» **WHAT YOU ARE ASKED TO DO**
Look for "right shoulder: (751, 321, 6)" in the entries below. Then write out exactly the line that holds it and every line after it, to the last, and nothing else.

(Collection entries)
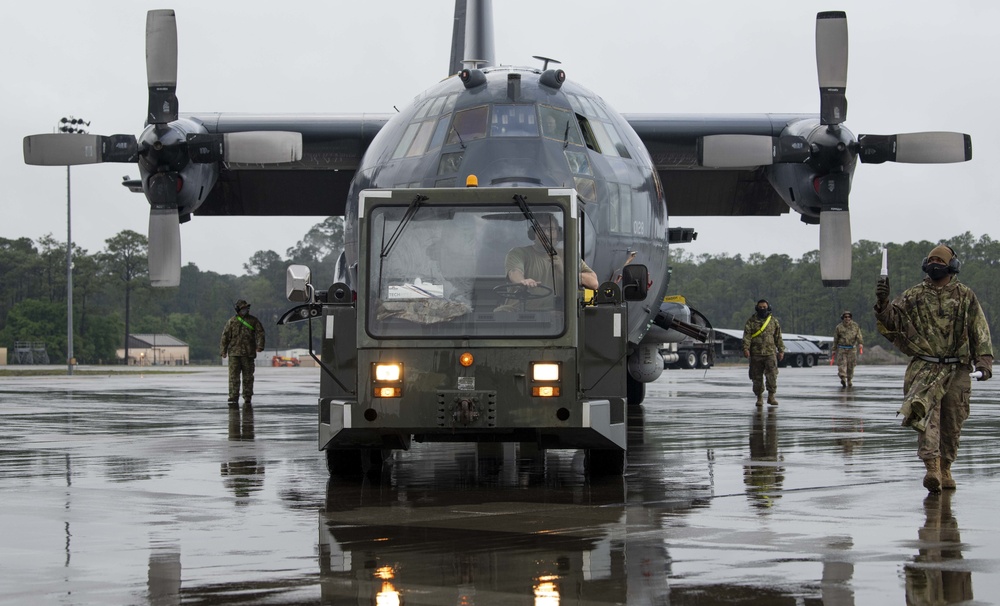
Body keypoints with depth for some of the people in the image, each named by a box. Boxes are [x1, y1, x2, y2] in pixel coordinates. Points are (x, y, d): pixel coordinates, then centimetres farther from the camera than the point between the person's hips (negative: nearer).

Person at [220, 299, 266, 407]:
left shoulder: (253, 321, 8)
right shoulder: (232, 321, 7)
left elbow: (260, 332, 2)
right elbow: (225, 336, 8)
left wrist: (260, 345, -12)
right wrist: (223, 350, 4)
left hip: (249, 353, 0)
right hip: (234, 353, 0)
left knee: (248, 377, 4)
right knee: (234, 376, -5)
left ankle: (247, 398, 12)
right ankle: (233, 398, -3)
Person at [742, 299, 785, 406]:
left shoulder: (774, 321, 11)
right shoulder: (751, 321, 6)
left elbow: (778, 337, 14)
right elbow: (747, 336, -2)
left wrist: (781, 350, 10)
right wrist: (746, 348, -14)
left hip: (770, 353, 0)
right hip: (756, 354, 0)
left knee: (772, 375, -12)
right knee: (757, 377, 2)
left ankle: (771, 396, -3)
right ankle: (759, 397, 11)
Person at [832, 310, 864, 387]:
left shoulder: (855, 326, 5)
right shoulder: (839, 327, 4)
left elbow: (859, 336, -6)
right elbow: (835, 339, 9)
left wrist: (861, 344, -24)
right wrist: (834, 350, 10)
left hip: (852, 349, 1)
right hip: (841, 349, -1)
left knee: (850, 366, 5)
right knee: (842, 364, -16)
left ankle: (849, 381, 19)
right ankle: (843, 379, -31)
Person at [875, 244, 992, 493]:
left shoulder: (965, 296, 7)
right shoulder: (913, 296, 8)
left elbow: (980, 332, 5)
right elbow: (891, 320, 1)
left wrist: (984, 361, -7)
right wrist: (883, 304, -19)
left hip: (956, 371, 1)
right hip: (925, 369, -1)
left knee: (951, 424, 7)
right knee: (926, 413, -20)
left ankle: (945, 469, 22)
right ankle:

» **COMPLETED TASK**
right shoulder: (751, 321, 6)
left elbow: (778, 337, 14)
right elbow: (747, 336, -2)
left wrist: (781, 350, 10)
right wrist: (746, 348, -14)
left hip: (770, 353, 0)
right hip: (756, 354, 0)
left knee: (772, 375, -12)
right knee: (757, 377, 2)
left ankle: (771, 396, -3)
right ankle: (759, 397, 11)
Person at [832, 310, 864, 387]:
left shoulder: (855, 326, 5)
right shoulder: (839, 327, 4)
left elbow: (859, 336, -6)
right elbow: (835, 339, 9)
left wrist: (861, 344, -24)
right wrist: (834, 350, 10)
left hip: (852, 349, 1)
right hip: (841, 349, -1)
left knee: (850, 366, 5)
right knee: (842, 364, -16)
left ankle: (849, 381, 19)
right ankle: (843, 379, -31)
Person at [875, 244, 992, 493]:
left shoulder: (965, 296, 7)
right shoulder: (913, 296, 8)
left elbow: (980, 332, 5)
right elbow: (891, 320, 1)
left wrist: (984, 361, -7)
right wrist: (883, 304, -19)
left hip: (956, 371, 1)
right hip: (925, 369, -1)
left knee: (951, 424, 7)
right knee: (926, 413, -20)
left ankle: (945, 469, 22)
right ankle:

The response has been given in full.